_Your instructions_. List all the lines in these records that hold "About".

_Data to use_.
################

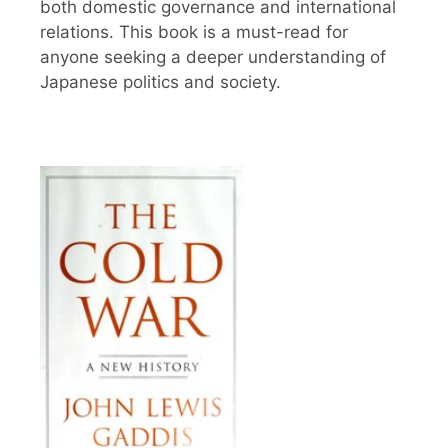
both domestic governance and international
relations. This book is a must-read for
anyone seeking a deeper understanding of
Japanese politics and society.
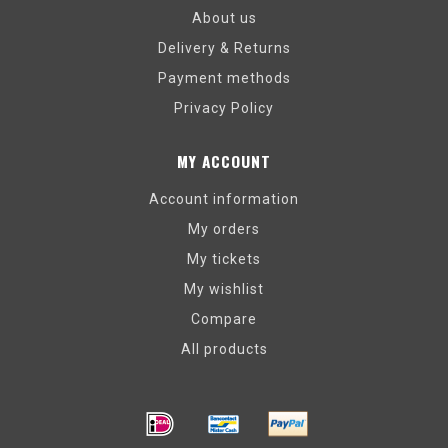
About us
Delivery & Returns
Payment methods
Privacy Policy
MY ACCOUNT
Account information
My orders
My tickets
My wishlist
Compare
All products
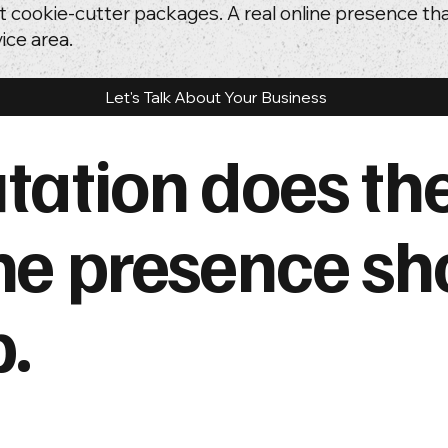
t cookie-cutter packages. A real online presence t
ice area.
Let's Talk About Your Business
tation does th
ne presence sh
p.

################

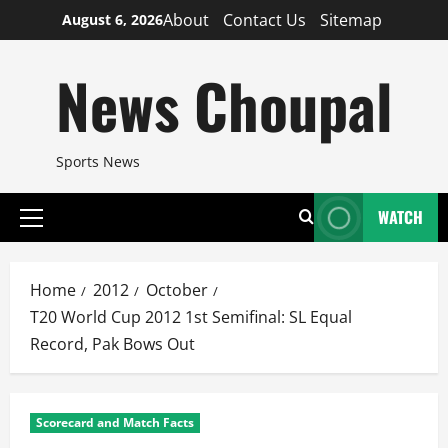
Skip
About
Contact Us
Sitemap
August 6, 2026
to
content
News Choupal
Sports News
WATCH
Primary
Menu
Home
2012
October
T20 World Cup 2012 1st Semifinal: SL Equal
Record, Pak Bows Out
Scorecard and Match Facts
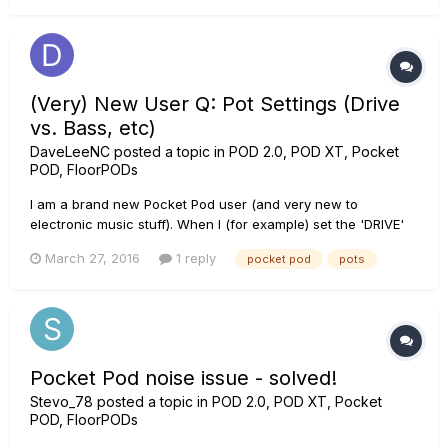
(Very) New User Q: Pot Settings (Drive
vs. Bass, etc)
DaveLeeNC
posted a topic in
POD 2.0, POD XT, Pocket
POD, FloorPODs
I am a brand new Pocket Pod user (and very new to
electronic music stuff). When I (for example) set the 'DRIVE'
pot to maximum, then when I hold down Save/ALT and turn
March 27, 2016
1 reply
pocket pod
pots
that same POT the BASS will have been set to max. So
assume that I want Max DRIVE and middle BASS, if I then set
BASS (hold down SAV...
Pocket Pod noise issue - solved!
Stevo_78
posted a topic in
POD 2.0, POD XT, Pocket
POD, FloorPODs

################

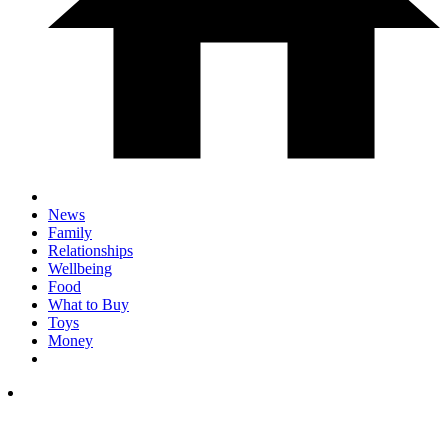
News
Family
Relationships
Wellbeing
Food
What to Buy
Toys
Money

################

_Exercise response_.
About us
Let's Talk About Your Business
About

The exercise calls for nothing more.